**Excerpt to read**
The ship's hull was originally painted orange with a white "Easycruise.com" website message on both sides. It was later repainted black with an orange stripe and an "EasyCruise.com" logo on both sides of the ship.

=== Itinerary ===
EasyCruise One operated along the north shore of the Mediterranean and the Greek islands. In the winters of 2005 through 2007, the ship sailed to various islands in the Caribbean.

=== Services on board ===
The amenities and services on board EasyCruise One were "no frills" and most were not included in the fare and provided for at additional cost. Things like food, cabin cleaning, and maid service were charged for when used.

=== Facilities ===
All cabins included a very simple bed and bathroom, with bare amenities. The bathroom for most cabins consisted of a glass-walled area containing both a toilet and shower. Most beds consisted of a mattress placed on the floor with a simple fitted bed sheet and duvet. Most of the cabins in size were around 110 square feet (10 m2). Two- and four-passenger cabins were available, as were a limited number of "luxury" suites.

For the original fitting of easyCruise One, the cabins were pre-constructed ashore, and time precluded measuring the position of portholes and cutting matching window spaces. This resulted in none of the interior cabins being fitted with windows - although four "balcony suites" had glass doors leading onto outside balconies. Problems were encountered with the integral shower and toilet cubicle design, with the shower water failing to drain correctly and spilling into the rest of the cabin. Passengers also found it difficult to deal with the unremitting orange color scheme and lack of cabin windows. The shower cubicles were fitted with small barriers, partitioning the shower floor from the rest of the shower/toilet cubicle, providing a cheap but adequate fix to the flooding problem. Facilities consisted of a small general store and gift shop, a coffee shop on deck 2, an "English"-themed bar on deck 4 with an evening DJ, and a cocktail bar and hot tub on the upper deck.

After the concept was considered proven the ship was refitted, the ubiquitous orange interior was toned down to mere orange accents with charcoal and grey tones, and window spaces was cut for the interior cabins. The hull of the ship was repainted from orange to black with orange accents. The coffee shop was replaced with new cabins, and the sports bar was remodelled into a restaurant, 'Fusion on Four. An internet cafe and gym were added. The gym, initially on the second deck, was later moved to the top deck in the 'Wellness Zone'.

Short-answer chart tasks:
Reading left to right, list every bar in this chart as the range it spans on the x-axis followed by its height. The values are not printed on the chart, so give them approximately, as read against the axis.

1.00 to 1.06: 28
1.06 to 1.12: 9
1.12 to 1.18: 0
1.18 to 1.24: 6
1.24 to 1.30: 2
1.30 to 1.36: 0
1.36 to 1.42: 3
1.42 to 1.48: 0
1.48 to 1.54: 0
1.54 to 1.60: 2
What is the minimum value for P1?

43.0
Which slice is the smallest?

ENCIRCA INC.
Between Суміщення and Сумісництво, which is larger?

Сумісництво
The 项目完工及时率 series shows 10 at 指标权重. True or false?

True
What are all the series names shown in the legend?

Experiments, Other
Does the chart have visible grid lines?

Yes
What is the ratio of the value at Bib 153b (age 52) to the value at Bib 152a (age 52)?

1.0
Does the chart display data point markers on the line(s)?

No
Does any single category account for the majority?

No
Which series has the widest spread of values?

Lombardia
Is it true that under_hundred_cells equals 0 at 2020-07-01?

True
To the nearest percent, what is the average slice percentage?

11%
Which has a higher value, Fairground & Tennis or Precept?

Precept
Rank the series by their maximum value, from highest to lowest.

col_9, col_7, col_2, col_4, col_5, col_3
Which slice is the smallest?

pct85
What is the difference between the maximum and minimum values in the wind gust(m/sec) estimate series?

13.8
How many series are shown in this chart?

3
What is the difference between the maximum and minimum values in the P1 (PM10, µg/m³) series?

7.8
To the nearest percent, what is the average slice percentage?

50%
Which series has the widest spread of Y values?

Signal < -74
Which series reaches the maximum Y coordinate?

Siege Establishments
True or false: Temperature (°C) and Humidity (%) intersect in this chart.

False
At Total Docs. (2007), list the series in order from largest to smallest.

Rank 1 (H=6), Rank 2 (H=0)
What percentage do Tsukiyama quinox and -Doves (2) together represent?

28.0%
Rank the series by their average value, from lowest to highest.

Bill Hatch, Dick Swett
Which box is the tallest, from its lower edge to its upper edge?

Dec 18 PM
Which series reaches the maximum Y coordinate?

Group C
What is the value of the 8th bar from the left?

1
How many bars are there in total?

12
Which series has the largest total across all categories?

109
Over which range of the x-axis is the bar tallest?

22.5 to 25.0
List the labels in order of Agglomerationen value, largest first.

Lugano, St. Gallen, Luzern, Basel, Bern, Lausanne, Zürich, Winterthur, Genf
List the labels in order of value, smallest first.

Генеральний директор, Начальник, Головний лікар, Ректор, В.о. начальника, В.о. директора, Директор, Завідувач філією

**Apply what you read**
a: Reproduce the part of the EasyCruise One passage that opens with the words containing "The ship's hull" and closes with "of the ship.".
b: According to the EasyCruise One passage, where did the ship sail in the winters of 2005 through 2007?
Rely only on the EasyCruise One passage.

**Task-by-task results**
a:
The ship's hull was originally painted orange with a white "Easycruise.com" website message on both sides. It was later repainted black with an orange stripe and an "EasyCruise.com" logo on both sides of the ship.

b: To various islands in the Caribbean.